*Exercise description*.
Please echo every one of the rows below verbatim, keeping each line in its original order.

*Input data*.
+---+

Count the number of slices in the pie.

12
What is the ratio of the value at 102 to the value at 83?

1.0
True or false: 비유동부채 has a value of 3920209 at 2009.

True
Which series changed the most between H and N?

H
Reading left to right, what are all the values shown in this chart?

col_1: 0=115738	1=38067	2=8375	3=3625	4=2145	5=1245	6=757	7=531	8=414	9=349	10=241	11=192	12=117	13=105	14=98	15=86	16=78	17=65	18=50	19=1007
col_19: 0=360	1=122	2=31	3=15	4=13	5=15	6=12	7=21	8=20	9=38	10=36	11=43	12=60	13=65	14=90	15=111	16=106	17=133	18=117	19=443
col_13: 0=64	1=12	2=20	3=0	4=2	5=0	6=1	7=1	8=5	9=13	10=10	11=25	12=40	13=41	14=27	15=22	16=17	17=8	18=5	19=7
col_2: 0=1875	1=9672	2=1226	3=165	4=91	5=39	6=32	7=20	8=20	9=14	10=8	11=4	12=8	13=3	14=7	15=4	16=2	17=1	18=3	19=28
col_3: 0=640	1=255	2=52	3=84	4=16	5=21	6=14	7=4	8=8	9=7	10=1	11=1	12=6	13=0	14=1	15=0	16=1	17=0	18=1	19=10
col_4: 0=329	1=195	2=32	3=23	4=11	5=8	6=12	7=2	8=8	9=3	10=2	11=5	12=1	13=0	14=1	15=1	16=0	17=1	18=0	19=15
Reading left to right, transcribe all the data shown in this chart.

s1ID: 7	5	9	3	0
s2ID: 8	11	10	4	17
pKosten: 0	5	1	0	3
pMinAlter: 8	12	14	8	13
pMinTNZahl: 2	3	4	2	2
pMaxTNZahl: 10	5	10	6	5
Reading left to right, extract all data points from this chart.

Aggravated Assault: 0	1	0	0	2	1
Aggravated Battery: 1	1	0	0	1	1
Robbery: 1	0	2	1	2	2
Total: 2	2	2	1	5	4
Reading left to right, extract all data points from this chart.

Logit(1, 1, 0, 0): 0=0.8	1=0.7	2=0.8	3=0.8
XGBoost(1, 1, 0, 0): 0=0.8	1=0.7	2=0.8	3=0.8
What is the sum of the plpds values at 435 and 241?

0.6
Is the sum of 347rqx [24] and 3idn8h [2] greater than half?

+---+

*Problem solution*.
Count the number of slices in the pie.

12
What is the ratio of the value at 102 to the value at 83?

1.0
True or false: 비유동부채 has a value of 3920209 at 2009.

True
Which series changed the most between H and N?

H
Reading left to right, what are all the values shown in this chart?

col_1: 0=115738	1=38067	2=8375	3=3625	4=2145	5=1245	6=757	7=531	8=414	9=349	10=241	11=192	12=117	13=105	14=98	15=86	16=78	17=65	18=50	19=1007
col_19: 0=360	1=122	2=31	3=15	4=13	5=15	6=12	7=21	8=20	9=38	10=36	11=43	12=60	13=65	14=90	15=111	16=106	17=133	18=117	19=443
col_13: 0=64	1=12	2=20	3=0	4=2	5=0	6=1	7=1	8=5	9=13	10=10	11=25	12=40	13=41	14=27	15=22	16=17	17=8	18=5	19=7
col_2: 0=1875	1=9672	2=1226	3=165	4=91	5=39	6=32	7=20	8=20	9=14	10=8	11=4	12=8	13=3	14=7	15=4	16=2	17=1	18=3	19=28
col_3: 0=640	1=255	2=52	3=84	4=16	5=21	6=14	7=4	8=8	9=7	10=1	11=1	12=6	13=0	14=1	15=0	16=1	17=0	18=1	19=10
col_4: 0=329	1=195	2=32	3=23	4=11	5=8	6=12	7=2	8=8	9=3	10=2	11=5	12=1	13=0	14=1	15=1	16=0	17=1	18=0	19=15
Reading left to right, transcribe all the data shown in this chart.

s1ID: 7	5	9	3	0
s2ID: 8	11	10	4	17
pKosten: 0	5	1	0	3
pMinAlter: 8	12	14	8	13
pMinTNZahl: 2	3	4	2	2
pMaxTNZahl: 10	5	10	6	5
Reading left to right, extract all data points from this chart.

Aggravated Assault: 0	1	0	0	2	1
Aggravated Battery: 1	1	0	0	1	1
Robbery: 1	0	2	1	2	2
Total: 2	2	2	1	5	4
Reading left to right, extract all data points from this chart.

Logit(1, 1, 0, 0): 0=0.8	1=0.7	2=0.8	3=0.8
XGBoost(1, 1, 0, 0): 0=0.8	1=0.7	2=0.8	3=0.8
What is the sum of the plpds values at 435 and 241?

0.6
Is the sum of 347rqx [24] and 3idn8h [2] greater than half?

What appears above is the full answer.